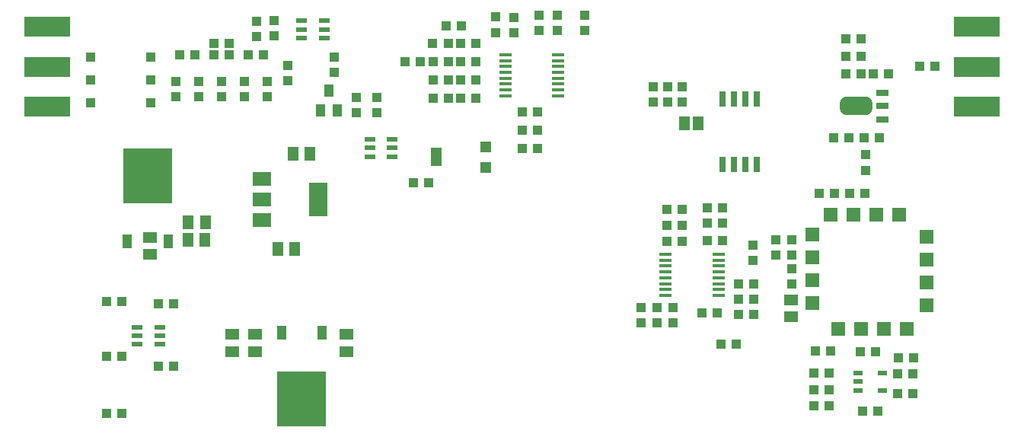
<source format=gtp>
G75*
G70*
%OFA0B0*%
%FSLAX24Y24*%
%IPPOS*%
%LPD*%
%AMOC8*
5,1,8,0,0,1.08239X$1,22.5*
%
%ADD10R,0.0591X0.0512*%
%ADD11R,0.0433X0.0394*%
%ADD12R,0.2126X0.2441*%
%ADD13R,0.0394X0.0630*%
%ADD14R,0.0512X0.0591*%
%ADD15R,0.0512X0.0512*%
%ADD16R,0.0512X0.0787*%
%ADD17R,0.0787X0.0591*%
%ADD18R,0.0787X0.1496*%
%ADD19R,0.0581X0.0177*%
%ADD20R,0.0394X0.0433*%
%ADD21R,0.0433X0.0236*%
%ADD22R,0.0551X0.0315*%
%ADD23C,0.0600*%
%ADD24R,0.0598X0.0598*%
%ADD25R,0.0492X0.0197*%
%ADD26R,0.0394X0.0551*%
%ADD27R,0.0435X0.0413*%
%ADD28R,0.2000X0.0900*%
%ADD29R,0.0460X0.0630*%
%ADD30R,0.0256X0.0689*%
D10*
X016032Y008240D03*
X017032Y008240D03*
X017032Y008988D03*
X016032Y008988D03*
X021032Y008988D03*
X021032Y008240D03*
X012429Y012488D03*
X012429Y013236D03*
X040521Y010506D03*
X040521Y009758D03*
D11*
X038879Y009874D03*
X038210Y009874D03*
X038114Y008572D03*
X037444Y008572D03*
X035342Y009501D03*
X035342Y010170D03*
X038207Y011208D03*
X038876Y011208D03*
X040533Y011193D03*
X040533Y011862D03*
X038854Y012225D03*
X038854Y012895D03*
X037522Y013107D03*
X036852Y013107D03*
X035743Y013072D03*
X035074Y013072D03*
X035076Y013784D03*
X035745Y013784D03*
X036851Y013871D03*
X037521Y013871D03*
X041749Y015178D03*
X042418Y015178D03*
X043785Y016186D03*
X043785Y016855D03*
X043720Y017617D03*
X044389Y017617D03*
X046141Y020735D03*
X046811Y020735D03*
X043584Y021177D03*
X042915Y021177D03*
X042918Y021952D03*
X043587Y021952D03*
X034483Y019851D03*
X034483Y019181D03*
X029399Y018747D03*
X028730Y018747D03*
X028730Y017947D03*
X029399Y017947D03*
X026699Y019347D03*
X026030Y019347D03*
X025499Y020147D03*
X024830Y020147D03*
X024280Y020954D03*
X023611Y020954D03*
X024822Y021742D03*
X025491Y021742D03*
X026030Y021747D03*
X026699Y021747D03*
X028365Y022212D03*
X028365Y022881D03*
X030265Y022981D03*
X030265Y022312D03*
X022365Y019381D03*
X022365Y018712D03*
X020513Y020458D03*
X020513Y021127D03*
X017870Y022074D03*
X017091Y022051D03*
X015899Y021747D03*
X015230Y021747D03*
X015230Y021247D03*
X015899Y021247D03*
X016565Y020081D03*
X016565Y019412D03*
X017565Y019412D03*
X017565Y020081D03*
X013565Y020081D03*
X013565Y019412D03*
X017091Y022720D03*
X017870Y022743D03*
X023980Y015647D03*
X024649Y015647D03*
X041512Y007301D03*
X042182Y007301D03*
X042179Y005855D03*
X041509Y005855D03*
X045185Y007273D03*
X045854Y007273D03*
X045865Y007972D03*
X045195Y007972D03*
D12*
X019089Y006181D03*
X012340Y015950D03*
D13*
X011443Y013076D03*
X013238Y013076D03*
X018192Y009056D03*
X019987Y009056D03*
D14*
X018776Y012744D03*
X018027Y012744D03*
X014845Y013124D03*
X014097Y013124D03*
X014112Y013908D03*
X014860Y013908D03*
X018698Y016896D03*
X019446Y016896D03*
D15*
X027123Y017219D03*
X027123Y016314D03*
D16*
X024958Y016766D03*
D17*
X017335Y015799D03*
X017335Y014894D03*
X017335Y013988D03*
D18*
X019815Y014894D03*
D19*
X028008Y019451D03*
X028008Y019707D03*
X028008Y019963D03*
X028008Y020219D03*
X028008Y020475D03*
X028008Y020731D03*
X028008Y020987D03*
X028008Y021243D03*
X030322Y021243D03*
X030322Y020987D03*
X030322Y020731D03*
X030322Y020475D03*
X030322Y020219D03*
X030322Y019963D03*
X030322Y019707D03*
X030322Y019451D03*
X035017Y012500D03*
X035017Y012244D03*
X035017Y011988D03*
X035017Y011732D03*
X035017Y011476D03*
X035017Y011220D03*
X035017Y010964D03*
X035017Y010708D03*
X037331Y010708D03*
X037331Y010964D03*
X037331Y011220D03*
X037331Y011476D03*
X037331Y011732D03*
X037331Y011988D03*
X037331Y012244D03*
X037331Y012500D03*
D20*
X010531Y005537D03*
X011200Y005537D03*
X012797Y007594D03*
X013466Y007594D03*
X011200Y008037D03*
X010531Y008037D03*
X010531Y010437D03*
X011200Y010437D03*
X012796Y010336D03*
X013465Y010336D03*
X028730Y017147D03*
X029399Y017147D03*
X025499Y019347D03*
X024830Y019347D03*
X026030Y020147D03*
X026699Y020147D03*
X026699Y020947D03*
X026030Y020947D03*
X025499Y020947D03*
X024830Y020947D03*
X027561Y022219D03*
X027561Y022888D03*
X026071Y022511D03*
X025402Y022511D03*
X029465Y022312D03*
X029465Y022981D03*
X031459Y022981D03*
X031459Y022312D03*
X035108Y019851D03*
X035733Y019851D03*
X035733Y019181D03*
X035108Y019181D03*
X042380Y017614D03*
X043049Y017614D03*
X043079Y015175D03*
X043748Y015175D03*
X040528Y013146D03*
X039829Y013141D03*
X039829Y012472D03*
X040528Y012476D03*
X038875Y010536D03*
X038206Y010536D03*
X037281Y009931D03*
X036612Y009931D03*
X034638Y010161D03*
X033934Y010160D03*
X033934Y009491D03*
X034638Y009492D03*
X041560Y008257D03*
X042230Y008257D03*
X043550Y008237D03*
X044220Y008237D03*
X042170Y006557D03*
X041501Y006557D03*
X043629Y005637D03*
X044298Y005637D03*
X045171Y006388D03*
X045840Y006388D03*
X037518Y014528D03*
X036849Y014528D03*
X035744Y014481D03*
X035075Y014481D03*
X042908Y020392D03*
X043577Y020392D03*
X044101Y020404D03*
X044771Y020404D03*
X021465Y019381D03*
X021465Y018712D03*
X018465Y020112D03*
X018465Y020781D03*
X017399Y021247D03*
X016730Y021247D03*
X015565Y020081D03*
X015565Y019412D03*
X014565Y019412D03*
X014565Y020081D03*
X014399Y021247D03*
X013730Y021247D03*
D21*
X043433Y007296D03*
X043433Y006922D03*
X043433Y006548D03*
X044496Y006548D03*
X044496Y007296D03*
D22*
X044495Y018407D03*
X044494Y018997D03*
X044495Y019587D03*
D23*
X043763Y019097D02*
X043763Y018897D01*
X042927Y018897D01*
X042927Y019097D01*
X043763Y019097D01*
D24*
X044229Y014225D03*
X043229Y014225D03*
X042229Y014225D03*
X041429Y013375D03*
X041429Y012375D03*
X041429Y011375D03*
X041429Y010375D03*
X042579Y009225D03*
X043579Y009225D03*
X044579Y009225D03*
X045579Y009225D03*
X046429Y010275D03*
X046429Y011275D03*
X046429Y012275D03*
X046429Y013275D03*
X045229Y014225D03*
D25*
X023050Y016782D03*
X023050Y017156D03*
X023050Y017530D03*
X022066Y017530D03*
X022066Y017156D03*
X022066Y016782D03*
X020057Y021973D03*
X020057Y022347D03*
X020057Y022721D03*
X019073Y022721D03*
X019073Y022347D03*
X019073Y021973D03*
X012864Y009311D03*
X012864Y008937D03*
X012864Y008563D03*
X011880Y008563D03*
X011880Y008937D03*
X011880Y009311D03*
D26*
X019891Y018814D03*
X020639Y018814D03*
X020265Y019680D03*
D27*
X012483Y020147D03*
X012483Y021147D03*
X009847Y021147D03*
X009847Y020147D03*
X009847Y019147D03*
X012483Y019147D03*
D28*
X007941Y018975D03*
X007941Y020715D03*
X007941Y022455D03*
X048655Y022455D03*
X048655Y020715D03*
X048655Y018975D03*
D29*
X036441Y018226D03*
X035841Y018226D03*
D30*
X037494Y019298D03*
X037994Y019298D03*
X038494Y019298D03*
X038994Y019298D03*
X038994Y016443D03*
X038494Y016443D03*
X037994Y016443D03*
X037494Y016443D03*
M02*

</source>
◇ ◇ ◇ ◇
YOUR INSTRUCTIONS:
Above are some records; copy exactly the lines from the one with "X014860Y013908D03*" through the one with "X031459Y022981D03*", both included, and no others.

RESPONSE TO THIS EXERCISE:
X014860Y013908D03*
X018698Y016896D03*
X019446Y016896D03*
D15*
X027123Y017219D03*
X027123Y016314D03*
D16*
X024958Y016766D03*
D17*
X017335Y015799D03*
X017335Y014894D03*
X017335Y013988D03*
D18*
X019815Y014894D03*
D19*
X028008Y019451D03*
X028008Y019707D03*
X028008Y019963D03*
X028008Y020219D03*
X028008Y020475D03*
X028008Y020731D03*
X028008Y020987D03*
X028008Y021243D03*
X030322Y021243D03*
X030322Y020987D03*
X030322Y020731D03*
X030322Y020475D03*
X030322Y020219D03*
X030322Y019963D03*
X030322Y019707D03*
X030322Y019451D03*
X035017Y012500D03*
X035017Y012244D03*
X035017Y011988D03*
X035017Y011732D03*
X035017Y011476D03*
X035017Y011220D03*
X035017Y010964D03*
X035017Y010708D03*
X037331Y010708D03*
X037331Y010964D03*
X037331Y011220D03*
X037331Y011476D03*
X037331Y011732D03*
X037331Y011988D03*
X037331Y012244D03*
X037331Y012500D03*
D20*
X010531Y005537D03*
X011200Y005537D03*
X012797Y007594D03*
X013466Y007594D03*
X011200Y008037D03*
X010531Y008037D03*
X010531Y010437D03*
X011200Y010437D03*
X012796Y010336D03*
X013465Y010336D03*
X028730Y017147D03*
X029399Y017147D03*
X025499Y019347D03*
X024830Y019347D03*
X026030Y020147D03*
X026699Y020147D03*
X026699Y020947D03*
X026030Y020947D03*
X025499Y020947D03*
X024830Y020947D03*
X027561Y022219D03*
X027561Y022888D03*
X026071Y022511D03*
X025402Y022511D03*
X029465Y022312D03*
X029465Y022981D03*
X031459Y022981D03*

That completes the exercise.